Data shown
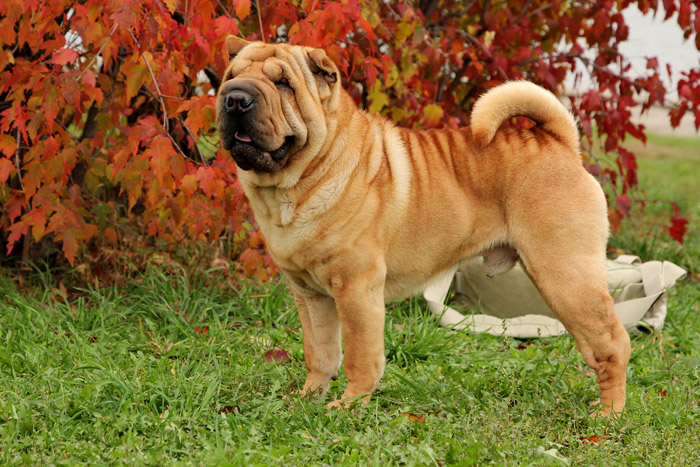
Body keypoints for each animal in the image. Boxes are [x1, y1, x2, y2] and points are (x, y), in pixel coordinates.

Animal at [216, 36, 631, 416]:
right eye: (230, 77)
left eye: (283, 83)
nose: (236, 98)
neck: (292, 190)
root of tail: (560, 143)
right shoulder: (310, 295)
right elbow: (320, 353)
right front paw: (309, 398)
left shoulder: (355, 289)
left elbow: (360, 356)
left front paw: (349, 405)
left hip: (565, 276)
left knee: (612, 344)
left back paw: (608, 415)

Instructions for the task
Text only, please: give the listing again word for word with no images.

Exercise solution
Body keypoints for each animal in the image. Boxes are [x1, y1, x2, y2] and points are (x, y), in pixel coordinates.

Animal at [216, 36, 631, 416]:
right eye: (230, 77)
left eye: (283, 83)
nose: (236, 98)
neck: (292, 190)
root of tail: (560, 143)
right shoulder: (310, 295)
right elbow: (320, 353)
right front paw: (309, 398)
left shoulder: (355, 289)
left elbow: (360, 356)
left front paw: (349, 405)
left hip: (565, 276)
left knee: (612, 344)
left back paw: (608, 415)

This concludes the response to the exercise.